▶ **DIRECTIVE**: Please pick up the Privacy Act text below where it stops and continue it.

▶ **SOURCE TEXT**:
National Security & the Privacy Act of 1974

5 min read · CIPP/US

The Privacy Act governs federal agencies, not companies. Cover systems of records and routine uses, FOIA's counterweight, FISA and Section 702 surveillance, the PATRIOT and FREEDOM Acts, and national security letters.

The Privacy Act of 1974: rules for federal agencies

  • Governs how FEDERAL agencies handle records on individuals
  • Applies to U.S. citizens and lawful permanent residents
  • Built on Fair Information Practices
  • Does NOT regulate the private sector

The Privacy Act of nineteen seventy-four, five U.S.C.

five fifty-two-a, is the foundational federal-government privacy law, and the exam's first point is its scope: it regulates how federal agencies collect, use, and disclose records about individuals, not the private sector. It applies to U.S.

citizens and lawful permanent residents. It's a Fair Information Practices statute in government form: agencies must limit collection to what's relevant and necessary, maintain accurate records, let individuals access and amend records about themselves, and disclose records only under defined conditions. So when a scenario involves a federal agency's database of people, the Privacy Act is your anchor, and a distractor that uses it against a private company is wrong, that's not its job.

▶ **EXTRACTED INFORMATION**:
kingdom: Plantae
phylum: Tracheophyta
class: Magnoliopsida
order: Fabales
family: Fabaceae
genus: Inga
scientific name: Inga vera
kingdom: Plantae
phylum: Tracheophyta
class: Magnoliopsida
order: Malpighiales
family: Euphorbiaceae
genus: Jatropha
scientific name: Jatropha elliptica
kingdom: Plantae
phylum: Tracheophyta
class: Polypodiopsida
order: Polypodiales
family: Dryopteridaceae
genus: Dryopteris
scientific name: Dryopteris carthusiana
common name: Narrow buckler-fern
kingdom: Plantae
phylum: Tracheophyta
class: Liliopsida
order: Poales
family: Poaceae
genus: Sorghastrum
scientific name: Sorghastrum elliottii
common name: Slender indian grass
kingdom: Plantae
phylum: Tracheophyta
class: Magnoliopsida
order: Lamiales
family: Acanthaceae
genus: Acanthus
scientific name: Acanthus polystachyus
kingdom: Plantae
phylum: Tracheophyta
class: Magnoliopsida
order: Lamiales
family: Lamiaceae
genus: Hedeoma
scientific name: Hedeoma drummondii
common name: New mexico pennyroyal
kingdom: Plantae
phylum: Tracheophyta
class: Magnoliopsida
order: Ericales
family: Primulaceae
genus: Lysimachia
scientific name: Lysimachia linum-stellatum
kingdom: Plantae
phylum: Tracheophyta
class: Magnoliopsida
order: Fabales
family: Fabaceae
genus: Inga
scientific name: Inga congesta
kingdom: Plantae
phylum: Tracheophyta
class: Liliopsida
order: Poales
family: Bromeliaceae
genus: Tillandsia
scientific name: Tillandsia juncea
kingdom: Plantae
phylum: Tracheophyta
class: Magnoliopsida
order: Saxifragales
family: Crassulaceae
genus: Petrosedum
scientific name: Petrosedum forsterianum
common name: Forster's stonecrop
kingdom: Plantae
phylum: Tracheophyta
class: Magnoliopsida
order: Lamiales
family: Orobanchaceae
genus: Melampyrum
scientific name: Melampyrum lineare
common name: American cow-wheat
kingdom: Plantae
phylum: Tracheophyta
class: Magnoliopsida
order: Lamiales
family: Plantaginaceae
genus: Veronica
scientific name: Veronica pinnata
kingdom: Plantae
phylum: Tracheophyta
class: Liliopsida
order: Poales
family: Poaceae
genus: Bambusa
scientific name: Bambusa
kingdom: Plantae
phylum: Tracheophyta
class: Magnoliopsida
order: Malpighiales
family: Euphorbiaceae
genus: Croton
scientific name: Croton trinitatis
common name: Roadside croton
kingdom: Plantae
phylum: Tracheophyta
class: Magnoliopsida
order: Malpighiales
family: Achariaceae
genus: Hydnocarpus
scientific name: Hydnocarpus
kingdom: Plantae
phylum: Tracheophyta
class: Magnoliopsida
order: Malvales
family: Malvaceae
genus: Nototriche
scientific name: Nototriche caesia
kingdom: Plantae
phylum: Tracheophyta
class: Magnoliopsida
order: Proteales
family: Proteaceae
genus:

▶ **OUTPUT**:
Systems of records, routine uses, and FOIA

  • "System of records": retrievable by a personal identifier
  • Agencies publish System of Records Notices (SORNs)
  • Disclosure allowed for published "routine uses"
  • FOIA pulls the other way — public access to government records

Two structural ideas matter here. The Privacy Act attaches when records are kept in a system of records, meaning they're retrieved by a personal identifier like a name or Social Security number. For each such system, the agency must publish a System of Records Notice, a SORN, describing what it holds and the routine uses for which it may disclose the data, disclosure outside those published routine uses generally needs the individual's consent or a statutory exception.

Pulling in the opposite direction is the Freedom of Information Act, FOIA, which gives the public a right to access government records. The two laws meet at FOIA's privacy exemptions, which let an agency withhold records whose release would be a clearly unwarranted invasion of personal privacy. The exam likes that tension: transparency versus individual privacy.

FISA and Section 702 surveillance

  • FISA governs foreign-intelligence surveillance
  • FISA Court approves certain collection
  • Section 702: targeting non-U.S. persons abroad
  • Incidental collection of Americans is the controversy

National-security surveillance runs on a separate track. The Foreign Intelligence Surveillance Act, FISA, authorizes electronic surveillance and collection for foreign-intelligence purposes, overseen by a specialized court, the FISA Court. The most-discussed authority is Section seven-oh-two, which lets the government target non-U.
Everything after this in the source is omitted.